This essay, authored by Allia Calkins ’16, appeared in the Fall 2013 print issue.
In a 2012 interview with Dr. Bassem Youssef, Jon Stewart declared, “one thing [Jews and Muslims] probably share is that going to your mother as a heart surgeon and saying ‘yeah, I think I’m going to be a comedian’ would be a problem.” Stewart was expressing his disbelief that Youssef, an accomplished Egyptian cardiothoracic surgeon, was giving up his hospital career to produce a satiric news program entitled Albernameg (The Program). Through his television show, Youssef uses sarcasm to voice the opinions of average Egyptians amidst Egypt’s ongoing democratic transition. In doing so, Youssef lends himself not only to comparisons with satirical king Jon Stewart, but also, to prosecution. Over the last 200+ years, the United States has developed a relatively stable government that is confident enough to open itself to satirical critique. Egypt, on the other hand, is currently undergoing the process of democratization. Its leaders are not used to the power that free speech provides its people, and satire – rather than serving as a platform for entertaining, light-hearted criticism – is instead viewed as a threat to government influence and stability.

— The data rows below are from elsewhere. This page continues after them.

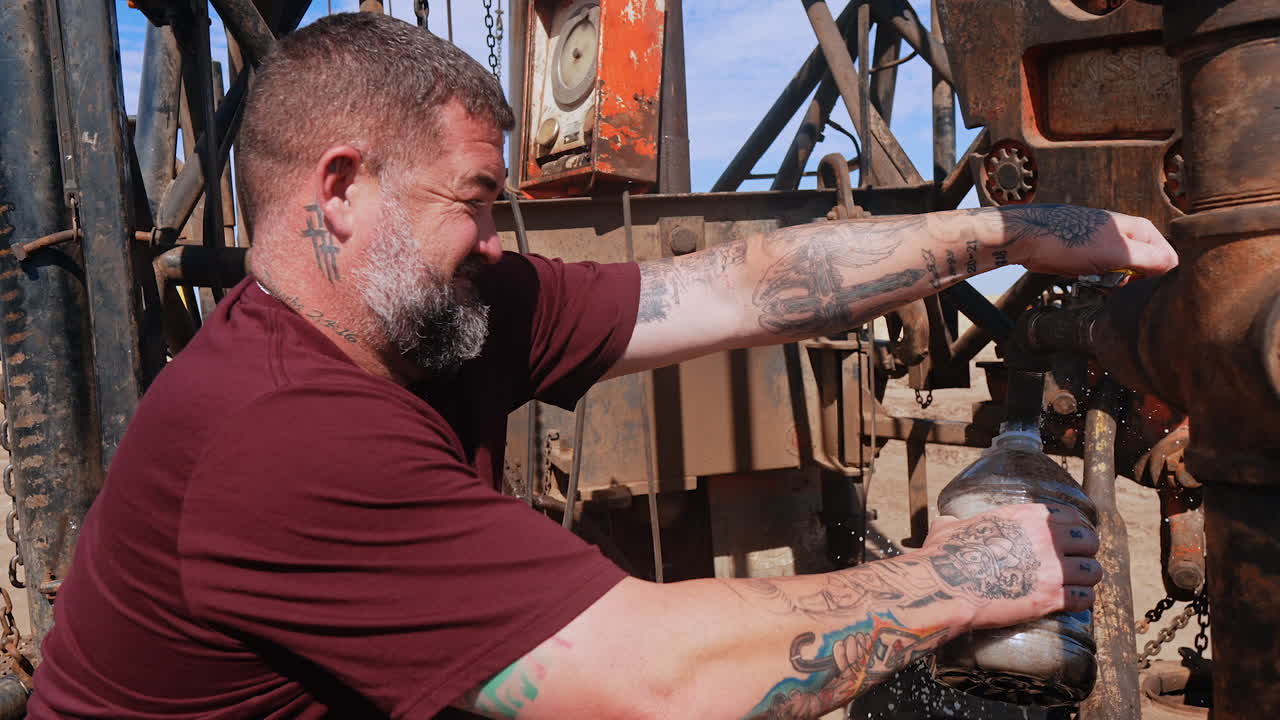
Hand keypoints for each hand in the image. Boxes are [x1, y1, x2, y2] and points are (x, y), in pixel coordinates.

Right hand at [920, 503, 1101, 629]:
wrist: (945, 586)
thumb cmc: (944, 556)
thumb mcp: (949, 527)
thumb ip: (956, 523)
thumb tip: (948, 522)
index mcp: (1025, 516)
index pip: (1071, 516)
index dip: (1074, 530)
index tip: (1070, 542)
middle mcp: (1044, 537)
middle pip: (1089, 542)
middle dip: (1084, 554)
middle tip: (1075, 565)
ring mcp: (1051, 568)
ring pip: (1093, 571)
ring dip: (1086, 580)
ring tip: (1076, 586)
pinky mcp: (1051, 597)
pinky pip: (1085, 598)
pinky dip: (1081, 602)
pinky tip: (1071, 604)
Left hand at [996, 205, 1177, 276]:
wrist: (1029, 240)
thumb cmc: (1069, 240)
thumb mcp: (1118, 252)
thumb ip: (1151, 259)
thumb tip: (1175, 267)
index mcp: (1140, 229)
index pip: (1169, 257)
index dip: (1160, 277)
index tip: (1144, 288)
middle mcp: (1127, 236)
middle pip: (1149, 268)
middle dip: (1137, 282)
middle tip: (1121, 287)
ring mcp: (1109, 247)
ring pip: (1127, 274)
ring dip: (1118, 285)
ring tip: (1104, 285)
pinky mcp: (1092, 258)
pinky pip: (1108, 276)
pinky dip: (1103, 284)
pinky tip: (1093, 285)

Youssef regularly pokes fun at the Egyptian government, and has suffered for it. When Mohammed Morsi was in power, for example, Youssef imitated him and his grandiose style, and gave voice to many of Egyptian citizens’ government criticisms. Youssef was subsequently arrested and charged with “insulting the president, denigrating Islam, and undermining security.” In arresting him, the Egyptian government demonstrated its discomfort with free speech and Egypt’s status as an infantile democracy. At the same time, however, Youssef became aware of just how powerful his voice was, and began to branch out beyond television. Like many other Egyptians, for example, he began to utilize Twitter as an outlet for his opinions. During the protests against President Morsi, Youssef used his Twitter account to join many of his fellow citizens in demanding Morsi’s resignation. Youssef also started publishing op-ed columns in Egyptian news media. In one column, he expressly stated, “I will take one side, for there is no room for lenient and undecided stances. I have decided I will take the side of the Brotherhood.” This column, remarkably free of sarcasm and humor, is titled “Egypt: The Destruction of a Nation.” It brings to mind moments on The Daily Show when Jon Stewart shifts his tone and uses his show to seriously address issues.
As the ousting of President Morsi demonstrated, Egypt has to form a stable government that can withstand negative critique by its citizens. Albernameg has been on hiatus since Morsi’s downfall, and military curfews will make it difficult for the show to resume for some time. As Egypt moves into its next phase of government, it remains to be seen how it will respond to Youssef and his contemporaries. One thing, however, is clear: Youssef will not stop paving the way towards a truly democratic society in Egypt. “If I choose today to tone it down,” Youssef told John Stewart, “tomorrow, we will be forced to.”